If you have one or more "hot" disks that receive an unequal share of requests, your NFS performance suffers. To keep requests in fairly even queues, you must balance your NFS load across your disks. Server response time is improved by balancing the load among all disks and minimizing the average waiting time for disk service. Disk balancing entails putting heavily used filesystems on separate disks so that requests for them may be serviced in parallel. This division of labor is particularly important for diskless client servers. If all clients have their root and swap filesystems on a single disk, requests using that disk may far outnumber those using any other on the server. Performance of each diskless client is degraded, as the single path to the target disk is a bottleneck. Dividing client partitions among several disks improves the overall throughput of the client root and swap filesystem requests. The average waiting time endured by each request is a function of the random disk transfer rate and of the backlog of requests for that disk. Use the iostat -D utility to check the utilization of each disk, and look for imbalance in the disk queues. The rps and wps values are the number of read and write operations, per second, performed on each disk device, and the util column shows the utilization of the disk's bandwidth:

% iostat -D 5 md10 md11 md12 md13 rps wps util rps wps util rps wps util rps wps util 17 45 33.7 5 4 10.5 3 3 7.5 5 5 11.6 1 5 6.1 17 20 43.7 1 1 2.0 1 0 1.1 2 7 10.4 14 22 42.0 0 0 0.7 0 1 2.3

If the disk queues are grossly uneven, consider shuffling data on the filesystems to spread the load across more disks. Most medium to large servers take advantage of their disk storage array volume managers to provide some flavor of RAID to stripe data among multiple disks. If all of your disks are more than 75-80% utilized, you are disk bound and either need faster disks, more disks, or an environment that makes fewer disk requests. Tuning kernel and client configurations usually helps to reduce the number of disk requests made by NFS clients.

Kernel configuration

A significant amount of NFS requests require only information in the underlying inode for a file, rather than access to the data blocks composing the file. A bottleneck can be introduced in the inode table, which serves as a cache for recently opened files. If file references from NFS clients frequently require reloading entries in the inode table, then the file server is forced to perform expensive linear searches through disk-based directory structures for the new file pathname requiring an inode table entry. Recently read directory entries are cached on the NFS server in the directory name lookup cache, better known as the DNLC. A sufficiently large cache speeds NFS lookup operations by eliminating the need to read directories from disk. Taking a directory cache miss is a fairly expensive operation, since the directory must be read from disk and searched linearly for the named component. For simplicity and storage, many implementations only cache pathnames under 30 characters long. Solaris removes this limitation by caching all pathnames regardless of their length. You can check your directory name lookup cache hit rate by running vmstat -s on your NFS server:

% vmstat -s Page and swap info...  621833654 total name lookups (cache hits 96%) CPU info...

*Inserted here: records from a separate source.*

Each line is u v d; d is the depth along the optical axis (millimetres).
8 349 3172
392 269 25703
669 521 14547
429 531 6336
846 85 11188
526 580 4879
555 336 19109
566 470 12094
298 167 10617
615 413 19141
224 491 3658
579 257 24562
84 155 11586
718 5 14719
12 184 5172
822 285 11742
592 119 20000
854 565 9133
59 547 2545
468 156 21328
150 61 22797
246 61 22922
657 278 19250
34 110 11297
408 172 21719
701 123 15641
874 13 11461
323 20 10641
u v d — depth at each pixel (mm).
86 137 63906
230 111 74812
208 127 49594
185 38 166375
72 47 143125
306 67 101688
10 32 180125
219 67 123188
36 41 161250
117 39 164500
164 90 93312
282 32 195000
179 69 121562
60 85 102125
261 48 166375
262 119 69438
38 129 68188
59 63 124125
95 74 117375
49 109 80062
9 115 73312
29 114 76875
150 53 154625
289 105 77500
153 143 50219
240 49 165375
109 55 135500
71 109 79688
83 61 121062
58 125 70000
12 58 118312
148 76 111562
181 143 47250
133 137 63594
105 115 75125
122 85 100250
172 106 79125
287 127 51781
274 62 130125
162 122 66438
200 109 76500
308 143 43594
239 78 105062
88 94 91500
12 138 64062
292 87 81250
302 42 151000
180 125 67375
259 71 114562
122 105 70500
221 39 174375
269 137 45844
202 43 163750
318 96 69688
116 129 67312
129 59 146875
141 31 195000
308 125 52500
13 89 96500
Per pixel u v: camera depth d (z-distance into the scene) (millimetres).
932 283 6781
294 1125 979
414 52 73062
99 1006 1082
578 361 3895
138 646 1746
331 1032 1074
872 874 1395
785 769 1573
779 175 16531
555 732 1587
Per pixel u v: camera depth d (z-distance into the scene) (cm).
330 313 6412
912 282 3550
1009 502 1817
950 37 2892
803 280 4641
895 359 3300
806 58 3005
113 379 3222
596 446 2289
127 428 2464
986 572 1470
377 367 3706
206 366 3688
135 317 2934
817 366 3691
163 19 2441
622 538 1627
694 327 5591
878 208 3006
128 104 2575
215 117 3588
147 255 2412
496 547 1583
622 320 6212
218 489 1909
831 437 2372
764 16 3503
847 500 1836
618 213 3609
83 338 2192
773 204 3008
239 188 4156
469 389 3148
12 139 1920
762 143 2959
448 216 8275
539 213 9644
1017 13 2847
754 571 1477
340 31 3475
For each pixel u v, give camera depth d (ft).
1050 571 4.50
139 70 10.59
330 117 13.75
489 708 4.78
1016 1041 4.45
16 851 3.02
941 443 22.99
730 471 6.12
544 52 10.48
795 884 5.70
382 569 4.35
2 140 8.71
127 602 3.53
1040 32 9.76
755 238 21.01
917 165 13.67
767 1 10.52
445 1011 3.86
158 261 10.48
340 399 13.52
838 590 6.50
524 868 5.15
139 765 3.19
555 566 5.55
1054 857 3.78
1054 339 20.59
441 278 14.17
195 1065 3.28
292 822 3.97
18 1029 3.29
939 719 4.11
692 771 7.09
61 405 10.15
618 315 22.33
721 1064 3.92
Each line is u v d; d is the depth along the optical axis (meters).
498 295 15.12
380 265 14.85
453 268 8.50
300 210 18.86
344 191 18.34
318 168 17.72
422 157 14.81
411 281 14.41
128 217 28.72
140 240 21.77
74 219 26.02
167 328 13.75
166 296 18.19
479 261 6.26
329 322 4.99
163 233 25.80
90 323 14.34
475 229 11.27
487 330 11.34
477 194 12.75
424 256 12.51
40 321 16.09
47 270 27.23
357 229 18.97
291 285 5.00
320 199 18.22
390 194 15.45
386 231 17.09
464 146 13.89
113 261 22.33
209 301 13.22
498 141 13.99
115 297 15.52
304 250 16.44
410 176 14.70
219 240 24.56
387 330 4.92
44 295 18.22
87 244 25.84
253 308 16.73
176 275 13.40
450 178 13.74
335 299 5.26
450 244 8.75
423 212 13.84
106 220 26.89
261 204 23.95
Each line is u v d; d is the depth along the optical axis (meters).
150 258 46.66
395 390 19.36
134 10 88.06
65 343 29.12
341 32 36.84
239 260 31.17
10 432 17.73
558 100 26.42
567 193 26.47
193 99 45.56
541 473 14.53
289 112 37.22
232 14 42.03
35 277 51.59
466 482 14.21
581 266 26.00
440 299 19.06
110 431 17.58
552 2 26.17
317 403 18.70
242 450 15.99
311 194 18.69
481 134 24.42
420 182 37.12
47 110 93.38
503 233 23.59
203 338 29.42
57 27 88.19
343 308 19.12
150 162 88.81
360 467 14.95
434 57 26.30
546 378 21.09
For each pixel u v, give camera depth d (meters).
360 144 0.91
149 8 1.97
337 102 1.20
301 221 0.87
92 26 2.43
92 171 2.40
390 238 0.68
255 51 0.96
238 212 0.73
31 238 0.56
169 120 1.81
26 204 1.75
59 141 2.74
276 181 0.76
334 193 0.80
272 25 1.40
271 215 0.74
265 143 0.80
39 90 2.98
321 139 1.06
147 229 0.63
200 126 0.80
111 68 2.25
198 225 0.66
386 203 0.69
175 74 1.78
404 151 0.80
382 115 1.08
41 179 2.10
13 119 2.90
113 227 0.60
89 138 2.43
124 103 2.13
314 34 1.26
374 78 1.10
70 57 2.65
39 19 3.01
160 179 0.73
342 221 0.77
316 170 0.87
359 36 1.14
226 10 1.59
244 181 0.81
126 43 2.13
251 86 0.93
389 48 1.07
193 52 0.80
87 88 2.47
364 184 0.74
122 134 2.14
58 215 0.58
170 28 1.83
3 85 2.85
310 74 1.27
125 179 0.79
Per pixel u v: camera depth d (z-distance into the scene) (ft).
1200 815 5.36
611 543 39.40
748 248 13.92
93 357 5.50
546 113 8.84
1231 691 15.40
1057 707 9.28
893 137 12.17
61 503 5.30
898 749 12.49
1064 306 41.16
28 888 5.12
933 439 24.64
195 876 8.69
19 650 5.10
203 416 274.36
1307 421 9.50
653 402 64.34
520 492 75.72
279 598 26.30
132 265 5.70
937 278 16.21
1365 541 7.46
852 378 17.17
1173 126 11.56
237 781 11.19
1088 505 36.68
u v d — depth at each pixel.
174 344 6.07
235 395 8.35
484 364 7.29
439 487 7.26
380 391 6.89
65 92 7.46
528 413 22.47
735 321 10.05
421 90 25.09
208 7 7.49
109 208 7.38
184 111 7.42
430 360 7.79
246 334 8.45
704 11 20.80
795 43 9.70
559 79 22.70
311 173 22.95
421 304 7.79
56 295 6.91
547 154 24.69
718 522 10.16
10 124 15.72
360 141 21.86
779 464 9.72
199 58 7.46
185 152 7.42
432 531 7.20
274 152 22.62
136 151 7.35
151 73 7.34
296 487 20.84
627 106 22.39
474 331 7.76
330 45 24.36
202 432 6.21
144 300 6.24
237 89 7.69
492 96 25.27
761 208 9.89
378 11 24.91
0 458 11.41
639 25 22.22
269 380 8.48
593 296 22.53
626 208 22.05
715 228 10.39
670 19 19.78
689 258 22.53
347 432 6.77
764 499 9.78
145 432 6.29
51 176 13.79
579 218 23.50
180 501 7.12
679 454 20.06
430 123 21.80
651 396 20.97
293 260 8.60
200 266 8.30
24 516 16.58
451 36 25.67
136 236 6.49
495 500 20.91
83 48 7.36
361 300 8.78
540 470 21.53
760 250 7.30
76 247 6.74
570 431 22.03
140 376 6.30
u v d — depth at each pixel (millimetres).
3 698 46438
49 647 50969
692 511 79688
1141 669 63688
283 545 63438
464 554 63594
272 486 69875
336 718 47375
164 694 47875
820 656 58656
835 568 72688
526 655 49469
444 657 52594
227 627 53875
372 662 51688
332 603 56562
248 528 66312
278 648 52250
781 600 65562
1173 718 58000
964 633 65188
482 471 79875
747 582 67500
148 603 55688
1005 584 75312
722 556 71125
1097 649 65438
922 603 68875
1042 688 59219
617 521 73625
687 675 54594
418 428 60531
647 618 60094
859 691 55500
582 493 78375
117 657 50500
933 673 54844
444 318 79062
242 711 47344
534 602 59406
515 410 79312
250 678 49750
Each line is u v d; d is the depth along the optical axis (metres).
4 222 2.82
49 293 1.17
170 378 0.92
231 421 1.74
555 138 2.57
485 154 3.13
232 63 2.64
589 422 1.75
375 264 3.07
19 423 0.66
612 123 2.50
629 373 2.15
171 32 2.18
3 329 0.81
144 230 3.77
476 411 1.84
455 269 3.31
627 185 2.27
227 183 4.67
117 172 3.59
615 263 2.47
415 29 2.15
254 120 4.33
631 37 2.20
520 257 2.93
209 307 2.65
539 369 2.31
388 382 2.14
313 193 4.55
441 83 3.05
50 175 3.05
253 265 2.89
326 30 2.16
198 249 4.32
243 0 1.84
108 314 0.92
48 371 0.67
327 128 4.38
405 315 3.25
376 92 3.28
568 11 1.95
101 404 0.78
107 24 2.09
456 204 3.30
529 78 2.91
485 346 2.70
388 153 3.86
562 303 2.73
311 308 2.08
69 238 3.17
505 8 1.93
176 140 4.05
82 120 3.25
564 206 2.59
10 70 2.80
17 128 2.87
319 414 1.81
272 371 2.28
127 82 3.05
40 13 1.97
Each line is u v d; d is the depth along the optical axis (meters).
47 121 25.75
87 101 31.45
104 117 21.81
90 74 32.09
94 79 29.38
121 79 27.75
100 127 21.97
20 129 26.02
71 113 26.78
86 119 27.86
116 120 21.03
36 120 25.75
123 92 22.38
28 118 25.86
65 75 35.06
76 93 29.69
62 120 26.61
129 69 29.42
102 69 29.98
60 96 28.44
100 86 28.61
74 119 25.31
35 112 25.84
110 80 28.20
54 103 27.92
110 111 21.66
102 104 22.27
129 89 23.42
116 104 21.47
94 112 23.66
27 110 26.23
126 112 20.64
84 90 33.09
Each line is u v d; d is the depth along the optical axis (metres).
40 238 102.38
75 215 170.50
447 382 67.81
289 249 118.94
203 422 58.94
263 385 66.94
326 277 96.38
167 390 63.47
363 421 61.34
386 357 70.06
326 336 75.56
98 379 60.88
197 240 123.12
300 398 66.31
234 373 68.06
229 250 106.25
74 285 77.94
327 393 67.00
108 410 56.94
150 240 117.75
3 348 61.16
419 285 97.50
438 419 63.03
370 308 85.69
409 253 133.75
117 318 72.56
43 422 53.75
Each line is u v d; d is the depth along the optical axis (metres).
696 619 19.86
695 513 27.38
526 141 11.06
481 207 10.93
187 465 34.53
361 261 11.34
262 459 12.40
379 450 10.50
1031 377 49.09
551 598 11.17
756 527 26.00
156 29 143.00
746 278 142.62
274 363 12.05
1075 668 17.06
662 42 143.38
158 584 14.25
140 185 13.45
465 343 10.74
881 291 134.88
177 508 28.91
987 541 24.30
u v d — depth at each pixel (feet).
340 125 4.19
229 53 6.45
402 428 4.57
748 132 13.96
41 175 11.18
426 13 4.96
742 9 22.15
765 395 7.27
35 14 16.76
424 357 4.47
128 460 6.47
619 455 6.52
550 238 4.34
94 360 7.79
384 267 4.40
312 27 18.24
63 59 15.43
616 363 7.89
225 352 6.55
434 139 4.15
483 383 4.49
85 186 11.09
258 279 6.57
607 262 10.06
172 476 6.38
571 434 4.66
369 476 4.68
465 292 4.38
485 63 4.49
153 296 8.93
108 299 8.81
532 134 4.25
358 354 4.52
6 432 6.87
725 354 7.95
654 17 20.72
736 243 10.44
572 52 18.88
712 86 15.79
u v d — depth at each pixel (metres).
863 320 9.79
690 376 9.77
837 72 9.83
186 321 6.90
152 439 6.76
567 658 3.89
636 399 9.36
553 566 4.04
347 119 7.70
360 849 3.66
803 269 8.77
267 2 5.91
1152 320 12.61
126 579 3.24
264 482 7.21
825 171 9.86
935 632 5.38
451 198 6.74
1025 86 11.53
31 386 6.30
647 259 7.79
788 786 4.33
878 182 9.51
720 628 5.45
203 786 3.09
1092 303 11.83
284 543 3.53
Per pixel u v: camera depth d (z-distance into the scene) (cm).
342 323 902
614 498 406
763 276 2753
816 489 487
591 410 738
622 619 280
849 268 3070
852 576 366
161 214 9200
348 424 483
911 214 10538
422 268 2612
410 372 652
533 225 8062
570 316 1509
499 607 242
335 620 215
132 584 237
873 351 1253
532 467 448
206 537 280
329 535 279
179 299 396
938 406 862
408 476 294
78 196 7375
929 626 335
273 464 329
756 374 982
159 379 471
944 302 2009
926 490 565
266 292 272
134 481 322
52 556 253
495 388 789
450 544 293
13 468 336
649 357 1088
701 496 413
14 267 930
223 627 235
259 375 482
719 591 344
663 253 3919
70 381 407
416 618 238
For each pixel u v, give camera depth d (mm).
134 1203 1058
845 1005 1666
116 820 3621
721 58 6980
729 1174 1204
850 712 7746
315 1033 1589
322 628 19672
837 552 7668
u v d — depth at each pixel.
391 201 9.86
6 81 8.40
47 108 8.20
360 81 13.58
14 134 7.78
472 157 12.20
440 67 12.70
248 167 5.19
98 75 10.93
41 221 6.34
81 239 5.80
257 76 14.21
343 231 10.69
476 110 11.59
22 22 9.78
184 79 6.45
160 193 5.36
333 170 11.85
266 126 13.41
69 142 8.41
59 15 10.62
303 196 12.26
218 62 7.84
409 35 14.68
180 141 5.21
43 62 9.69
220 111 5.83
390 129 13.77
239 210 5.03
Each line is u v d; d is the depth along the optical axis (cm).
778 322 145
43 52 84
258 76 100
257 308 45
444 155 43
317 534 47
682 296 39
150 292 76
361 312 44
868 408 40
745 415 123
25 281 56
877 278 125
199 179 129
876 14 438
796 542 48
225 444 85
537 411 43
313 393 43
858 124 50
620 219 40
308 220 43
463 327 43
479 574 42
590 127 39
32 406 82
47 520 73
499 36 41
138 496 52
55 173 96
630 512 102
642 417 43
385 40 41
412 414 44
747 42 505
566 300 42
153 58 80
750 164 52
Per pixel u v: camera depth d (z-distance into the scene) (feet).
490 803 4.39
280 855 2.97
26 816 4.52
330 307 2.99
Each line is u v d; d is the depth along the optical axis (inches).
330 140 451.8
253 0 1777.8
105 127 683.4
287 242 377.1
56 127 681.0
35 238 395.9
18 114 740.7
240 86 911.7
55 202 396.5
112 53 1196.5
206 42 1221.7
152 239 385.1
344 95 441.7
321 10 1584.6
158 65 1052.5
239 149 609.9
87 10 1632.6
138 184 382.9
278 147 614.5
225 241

If you are hitting the cache less than 90% of the time, increase ncsize on the NFS server. The ncsize kernel tunable specifies the number of entries cached by the DNLC. In Solaris, every file currently opened holds an inode cache entry active, making the inode readily available without the need to access the disk. To improve performance, inodes for files recently opened are kept in this cache, anticipating that they may be accessed again in the not too distant future. Furthermore, inodes of files recently closed are maintained in an inactive inode cache, in anticipation that the same files may be reopened again soon. Since NFS does not define an open operation, NFS clients accessing files on the server will not hold the file open during access, causing the inodes for these files to only be cached in the inactive inode cache. This caching greatly improves future accesses by NFS clients, allowing them to benefit from the cached inode information instead of having to go to disk to satisfy the operation. The size of the inactive inode table is determined by the ufs_ninode kernel tunable and is set to the value of ncsize during boot. If you update ncsize during runtime, make sure to also update the value of ufs_ninode accordingly. The default value for ncsize is (maxusers * 68) + 360. Maxusers can be defined as the number of simultaneous users, plus some margin for daemons, and be set to about one user per megabyte of RAM in the system, with a default limit of 4096 in Solaris.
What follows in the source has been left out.